• **Problem to work on**: Once the images are set aside, write out the rest of the records exactly.

• **Record set**:
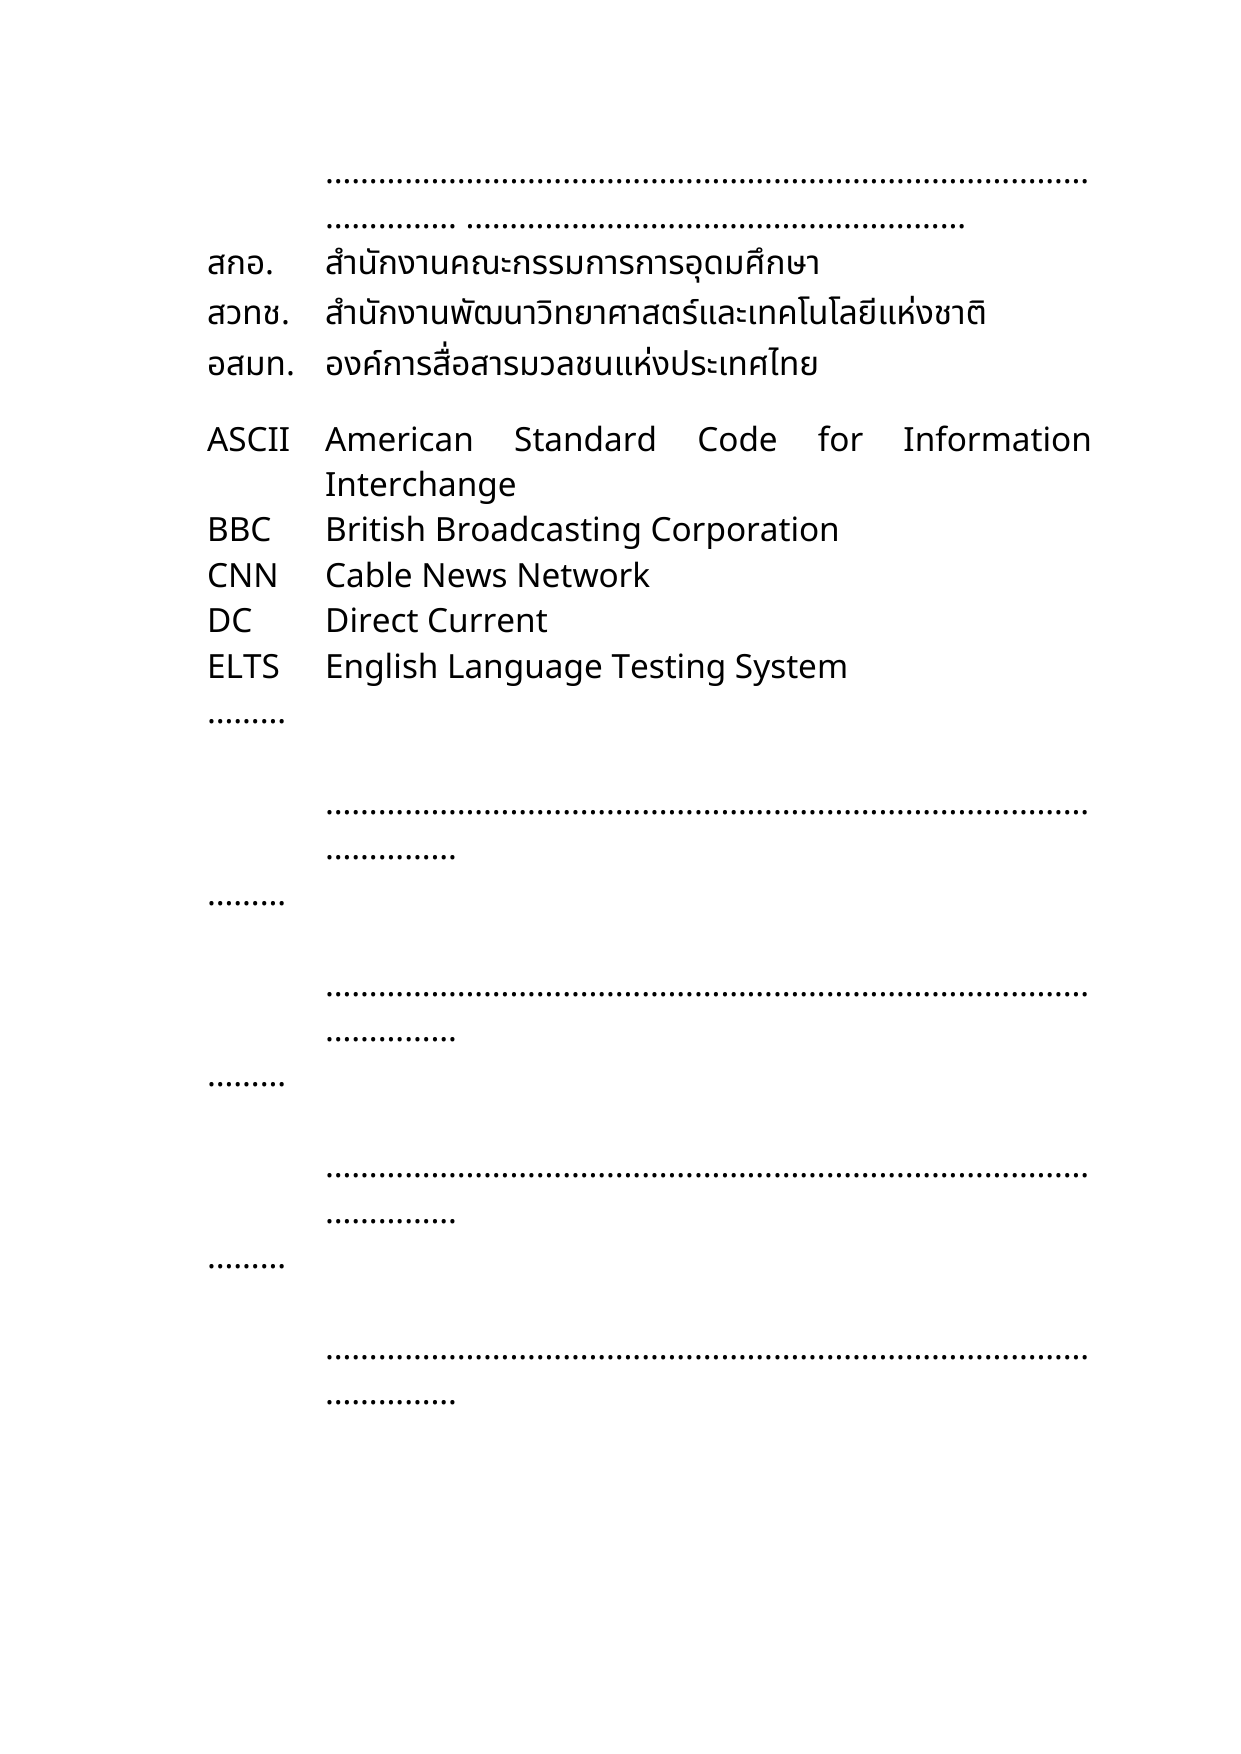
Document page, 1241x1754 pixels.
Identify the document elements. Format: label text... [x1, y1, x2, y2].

text BBC British Broadcasting Corporation [207, 506, 1092, 552]
text ……… ………………………………………………………………………………………… [207, 1051, 1092, 1233]
text สกอ. สำนักงานคณะกรรมการการอุดมศึกษา [207, 238, 1092, 289]
text DC Direct Current [207, 597, 1092, 642]
text ……… ………………………………………………………………………………………… [207, 1233, 1092, 1414]
text ELTS English Language Testing System [207, 642, 1092, 688]
text อสมท. องค์การสื่อสารมวลชนแห่งประเทศไทย [207, 340, 1092, 390]
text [207, 148, 1092, 238]
text ……… ………………………………………………………………………………………… [207, 869, 1092, 1051]
text สวทช. สำนักงานพัฒนาวิทยาศาสตร์และเทคโนโลยีแห่งชาติ [207, 289, 1092, 340]
text ……… ………………………………………………………………………………………… [207, 688, 1092, 869]
text CNN Cable News Network [207, 552, 1092, 597]
text ASCII American Standard Code for Information Interchange [207, 415, 1092, 506]
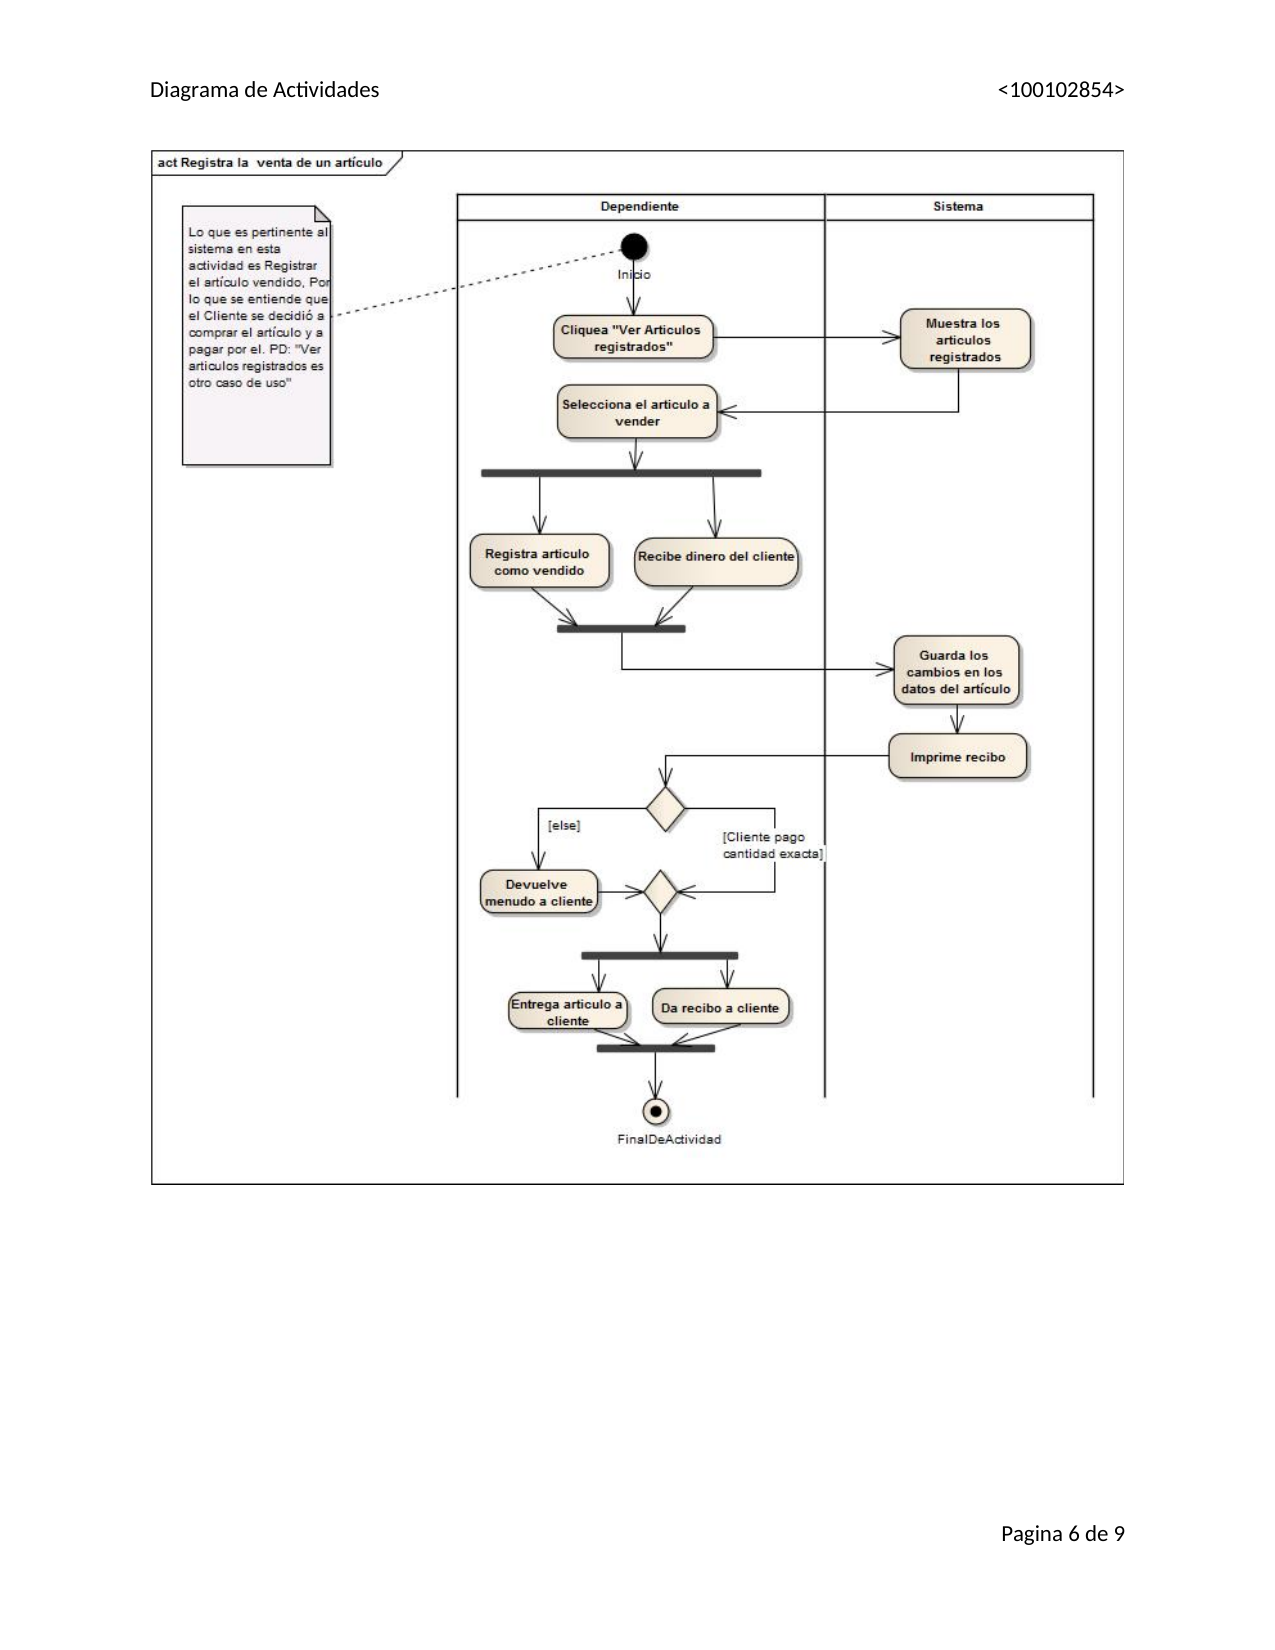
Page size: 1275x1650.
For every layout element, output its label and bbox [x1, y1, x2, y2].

picture [150, 150, 1124, 1185]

• **Reply to the exercise**:
Document page, 1241x1754 pixels.
Identify the document elements. Format: label text... [x1, y1, x2, y2].

text BBC British Broadcasting Corporation [207, 506, 1092, 552]
text ……… ………………………………………………………………………………………… [207, 1051, 1092, 1233]
text สกอ. สำนักงานคณะกรรมการการอุดมศึกษา [207, 238, 1092, 289]
text DC Direct Current [207, 597, 1092, 642]
text ……… ………………………………………………………………………………………… [207, 1233, 1092, 1414]
text ELTS English Language Testing System [207, 642, 1092, 688]
text อสมท. องค์การสื่อสารมวลชนแห่งประเทศไทย [207, 340, 1092, 390]
text [207, 148, 1092, 238]
text ……… ………………………………………………………………………………………… [207, 869, 1092, 1051]
text สวทช. สำนักงานพัฒนาวิทยาศาสตร์และเทคโนโลยีแห่งชาติ [207, 289, 1092, 340]
text ……… ………………………………………………………………………………………… [207, 688, 1092, 869]
text CNN Cable News Network [207, 552, 1092, 597]
text ASCII American Standard Code for Information Interchange [207, 415, 1092, 506]
Page size: 1275x1650.
For every layout element, output its label and bbox [x1, y1, x2, y2].

picture [150, 150, 1124, 1185]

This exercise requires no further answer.